In the first-line metastatic setting, in combination with an aromatase inhibitor, we will have 2 drugs approved: palbociclib and ribociclib. We have them approved today. For abemaciclib, it will be approved in the near future with fulvestrant, and we have palbociclib with fulvestrant. But by next year and certainly the year after, we’re going to have all 3 drugs approved in all indications.
If you just took the way they were studied, I think you could choose either palbociclib or ribociclib in the first-line metastatic setting with an aromatase inhibitor. I think in patients who were taking drugs that interfere with or prolong the QTc interval, I would be much more likely to choose palbociclib than ribociclib. In patients who have any transaminase issues, I’m more likely to choose palbociclib. And patients who can get a blood count check but can’t get an EKG, I would use palbociclib. Otherwise, in patients for whom changing drug doses are hard, getting a new prescription, and you have to get a re-authorization each time you get a new prescription, it may be easier to use ribociclib where you can just tell them to take one less pill and you don’t have to get a whole new prescription. So, that’s another situation. These are all practical issues where the patient assistance might play a role like, “Well, how much patient assistance is available and how many free coupons do you get?” That kind of thing. Otherwise, I would just give one alternating with another really because we don’t know that any one of the agents is better than another, with those caveats in terms of individual toxicity questions and comfort level with the different agents.

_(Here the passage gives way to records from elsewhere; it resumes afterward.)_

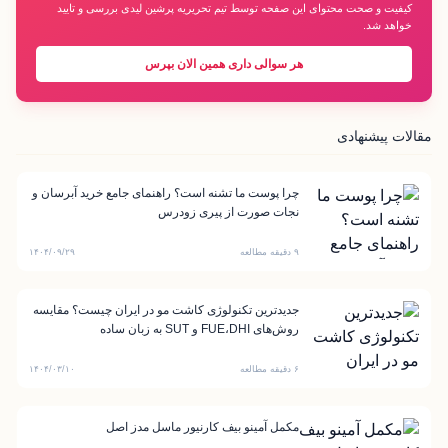
کیفیت و صحت محتوای این صفحه توسط تیم تحریریه پرشین لیدی بررسی و تایید
خواهد شد.
هر سوالی داری همین الان بپرس
مقالات پیشنهادی
چرا پوست ما تشنه است؟ راهنمای جامع خرید آبرسان و
نجات صورت از پیری زودرس
۹ دقیقه مطالعه
۱۴۰۴/۰۹/۲۹
جدیدترین تکنولوژی کاشت مو در ایران چیست؟ مقایسه
روش‌های FUE،DHI و SUT به زبان ساده
۶ دقیقه مطالعه
۱۴۰۴/۰۳/۱۰
مکمل آمینو بیف کارنیور ماسل مدز اصل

Abemaciclib is more different because it’s given continuously. So, I think in a patient who doesn’t have any GI issues with taking medications—and that’s really important, because with GI issues, somebody gets nauseated really easily, has problems with diarrhea already—that wouldn’t be an ideal choice. But for a patient who has a lot of trouble following instructions, taking a drug every single day is always going to be easier than taking it 3 weeks on, 1 week off. And a patient who has problems coming in getting their blood count checked on day 28, who has problems starting the next cycle, coming in for a clinic visit, whatever those issues are, abemaciclib is going to be a great option for those patients.

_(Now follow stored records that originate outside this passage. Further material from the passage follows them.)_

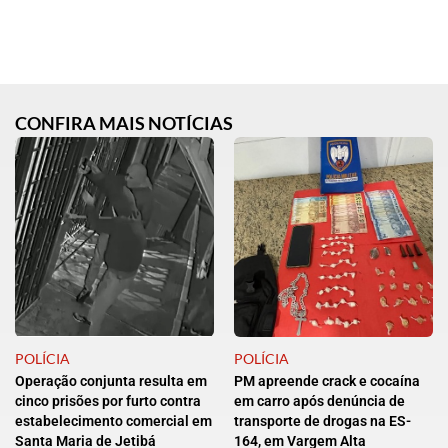
CONFIRA MAIS NOTÍCIAS
POLÍCIA
POLÍCIA
Operação conjunta resulta em
PM apreende crack e cocaína
cinco prisões por furto contra
em carro após denúncia de
estabelecimento comercial em
transporte de drogas na ES-
Santa Maria de Jetibá
164, em Vargem Alta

So, for patients who had previous brain metastases, I would choose abemaciclib right now based on the fact that we have data in the clinical setting—a little tiny bit with abemaciclib, but we don’t for palbociclib and ribociclib. And in the later-line metastatic setting where you might want to give a single agent, you can’t think of a hormone partner that the patient didn’t already receive, I would give abemaciclib based on MONARCH-1. If you think about all the different situations, you can really think about many settings where you might have equivalence or you might see some differences.